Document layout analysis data

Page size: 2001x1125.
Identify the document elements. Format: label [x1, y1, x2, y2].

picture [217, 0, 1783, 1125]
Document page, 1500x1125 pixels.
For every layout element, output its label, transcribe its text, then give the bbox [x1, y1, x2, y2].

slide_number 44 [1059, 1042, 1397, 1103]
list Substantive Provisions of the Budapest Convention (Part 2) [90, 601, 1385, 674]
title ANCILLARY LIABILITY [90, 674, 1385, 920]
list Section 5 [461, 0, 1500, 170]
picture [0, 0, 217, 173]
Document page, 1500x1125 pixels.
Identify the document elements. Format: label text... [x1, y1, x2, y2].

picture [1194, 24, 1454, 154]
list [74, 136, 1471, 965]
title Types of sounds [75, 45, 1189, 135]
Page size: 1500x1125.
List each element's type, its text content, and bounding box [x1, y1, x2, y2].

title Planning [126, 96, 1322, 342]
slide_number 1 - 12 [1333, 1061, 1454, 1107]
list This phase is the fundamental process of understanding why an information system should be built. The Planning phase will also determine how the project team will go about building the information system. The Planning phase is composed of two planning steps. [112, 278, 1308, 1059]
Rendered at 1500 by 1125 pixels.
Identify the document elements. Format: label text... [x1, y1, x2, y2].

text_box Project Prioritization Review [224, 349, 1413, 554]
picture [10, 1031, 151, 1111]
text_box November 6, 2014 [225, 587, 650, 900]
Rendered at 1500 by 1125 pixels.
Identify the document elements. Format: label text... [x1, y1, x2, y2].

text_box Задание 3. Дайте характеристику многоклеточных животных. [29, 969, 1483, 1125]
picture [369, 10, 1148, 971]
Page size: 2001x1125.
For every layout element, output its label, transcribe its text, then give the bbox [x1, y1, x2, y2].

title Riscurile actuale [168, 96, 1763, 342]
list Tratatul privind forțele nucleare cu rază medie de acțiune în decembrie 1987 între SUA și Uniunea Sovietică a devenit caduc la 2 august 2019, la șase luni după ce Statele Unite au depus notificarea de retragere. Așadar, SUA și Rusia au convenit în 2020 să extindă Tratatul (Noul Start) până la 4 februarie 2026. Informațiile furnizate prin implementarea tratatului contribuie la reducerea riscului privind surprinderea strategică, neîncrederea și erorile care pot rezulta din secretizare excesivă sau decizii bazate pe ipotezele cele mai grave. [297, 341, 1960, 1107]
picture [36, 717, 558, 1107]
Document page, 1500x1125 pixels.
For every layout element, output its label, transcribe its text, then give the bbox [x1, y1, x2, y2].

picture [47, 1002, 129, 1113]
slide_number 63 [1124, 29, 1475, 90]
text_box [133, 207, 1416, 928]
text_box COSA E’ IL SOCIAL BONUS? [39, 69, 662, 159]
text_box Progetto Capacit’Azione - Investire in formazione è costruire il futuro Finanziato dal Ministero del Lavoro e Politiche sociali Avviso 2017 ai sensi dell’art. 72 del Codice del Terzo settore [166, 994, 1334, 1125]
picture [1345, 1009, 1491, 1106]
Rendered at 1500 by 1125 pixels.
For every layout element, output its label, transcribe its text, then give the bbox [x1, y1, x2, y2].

## [HOW TO COMPLETE THIS TASK]
Your task is to output all of the data above word for word.

## [TASK SOLUTION]
Page size: 2001x1125.
Identify the document elements. Format: label [x1, y1, x2, y2].

picture [217, 0, 1783, 1125]
Document page, 1500x1125 pixels.
For every layout element, output its label, transcribe its text, then give the bbox [x1, y1, x2, y2].

slide_number 44 [1059, 1042, 1397, 1103]
list Substantive Provisions of the Budapest Convention (Part 2) [90, 601, 1385, 674]
title ANCILLARY LIABILITY [90, 674, 1385, 920]
list Section 5 [461, 0, 1500, 170]
picture [0, 0, 217, 173]
Document page, 1500x1125 pixels.
Identify the document elements. Format: label text... [x1, y1, x2, y2].

picture [1194, 24, 1454, 154]
list [74, 136, 1471, 965]
title Types of sounds [75, 45, 1189, 135]
Page size: 1500x1125.
List each element's type, its text content, and bounding box [x1, y1, x2, y2].

title Planning [126, 96, 1322, 342]
slide_number 1 - 12 [1333, 1061, 1454, 1107]
list This phase is the fundamental process of understanding why an information system should be built. The Planning phase will also determine how the project team will go about building the information system. The Planning phase is composed of two planning steps. [112, 278, 1308, 1059]
Rendered at 1500 by 1125 pixels.
Identify the document elements. Format: label text... [x1, y1, x2, y2].

text_box Project Prioritization Review [224, 349, 1413, 554]
picture [10, 1031, 151, 1111]
text_box November 6, 2014 [225, 587, 650, 900]
Rendered at 1500 by 1125 pixels.
Identify the document elements. Format: label text... [x1, y1, x2, y2].

text_box Задание 3. Дайте характеристику многоклеточных животных. [29, 969, 1483, 1125]
picture [369, 10, 1148, 971]
Page size: 2001x1125.
For every layout element, output its label, transcribe its text, then give the bbox [x1, y1, x2, y2].

title Riscurile actuale [168, 96, 1763, 342]
list Tratatul privind forțele nucleare cu rază medie de acțiune în decembrie 1987 între SUA și Uniunea Sovietică a devenit caduc la 2 august 2019, la șase luni după ce Statele Unite au depus notificarea de retragere. Așadar, SUA și Rusia au convenit în 2020 să extindă Tratatul (Noul Start) până la 4 februarie 2026. Informațiile furnizate prin implementarea tratatului contribuie la reducerea riscului privind surprinderea strategică, neîncrederea și erorile care pot rezulta din secretizare excesivă sau decizii bazate pe ipotezele cele mai grave. [297, 341, 1960, 1107]
picture [36, 717, 558, 1107]
Document page, 1500x1125 pixels.
For every layout element, output its label, transcribe its text, then give the bbox [x1, y1, x2, y2].

picture [47, 1002, 129, 1113]
slide_number 63 [1124, 29, 1475, 90]
text_box [133, 207, 1416, 928]
text_box COSA E’ IL SOCIAL BONUS? [39, 69, 662, 159]
text_box Progetto Capacit’Azione - Investire in formazione è costruire il futuro Finanziato dal Ministero del Lavoro e Politiche sociali Avviso 2017 ai sensi dell’art. 72 del Codice del Terzo settore [166, 994, 1334, 1125]
picture [1345, 1009, 1491, 1106]
Rendered at 1500 by 1125 pixels.
For every layout element, output its label, transcribe its text, then give the bbox [x1, y1, x2, y2].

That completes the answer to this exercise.